A Crapp Excuse

In the first year of the VFL, the league had played a combined team from Ballarat, and were defeated by a stronger, team, albeit the VFL team was hastily put together. This match up was repeated in the following years, and so it came to the 1901 season. A combined VFL team traveled to Ballarat to take on the local combined side at Eastern Oval. The match was much looked forward to and talked about in the streets in the lead up to the game. The VFL team was said to be one of the strongest it had ever fielded. The umpire for the game was to be Henry “Ivo” Crapp.  However on the day of the match, he was unable to fulfill his duties, however there is some discrepancy as to why he was unable to umpire this match. The Ballarat Star claiming he had an attack of a sudden illness. The Herald of Melbourne elaborates on this in more detail, stating that Crapp was up in Ballarat ready to umpire and on the morning of the match he had gone for a run, but collapsed with a stabbing sensation in his side. He was taken to his hotel bed where former footballer, now doctor, Dr Cussen came and diagnosed a severe bout of pleurisy (Essentially an inflammation around the lungs). Former Essendon captain George Stuckey attended to him, before he was bought back to Melbourne on the Sunday, where he was said to be recovering quickly.

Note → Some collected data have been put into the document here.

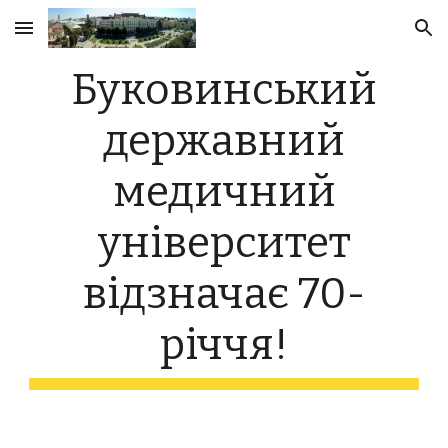
Skip to main content
Skip to navigation
Буковинський
державний
медичний
університет
відзначає 70-
річчя!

Markwell of the Australasian, claimed that Ivo Crapp had a previous business engagement that prevented him from leaving Melbourne.

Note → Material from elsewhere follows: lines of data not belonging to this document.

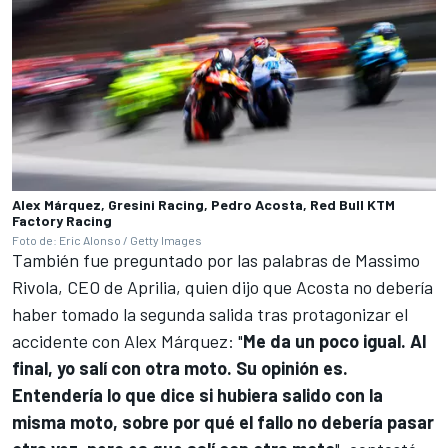
Alex Márquez, Gresini Racing, Pedro Acosta, Red Bull KTM
Factory Racing
Foto de: Eric Alonso / Getty Images
También fue preguntado por las palabras de Massimo
Rivola, CEO de
Aprilia
,
quien dijo que Acosta no debería
haber tomado la segunda salida tras protagonizar el
accidente con Alex Márquez
: "
Me da un poco igual. Al
final, yo salí con otra moto. Su opinión es.
Entendería lo que dice si hubiera salido con la
misma moto, sobre por qué el fallo no debería pasar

 However there was one more suggestion as to his absence, this one coming from the Referee in Sydney. This article suggesting that prior to the game, Henry had been enjoying sometime in the botanical gardens, in his time there he entered a maze, where he became unable to find a way out. In his endeavor to extricate himself from the maze he strained his back, and therefore unable to officiate.

Whatever the reason, Henry Ivo Crapp was unable to umpire this game, a local man named Umpire Fenton filled in, as Victoria won the game by 15 points.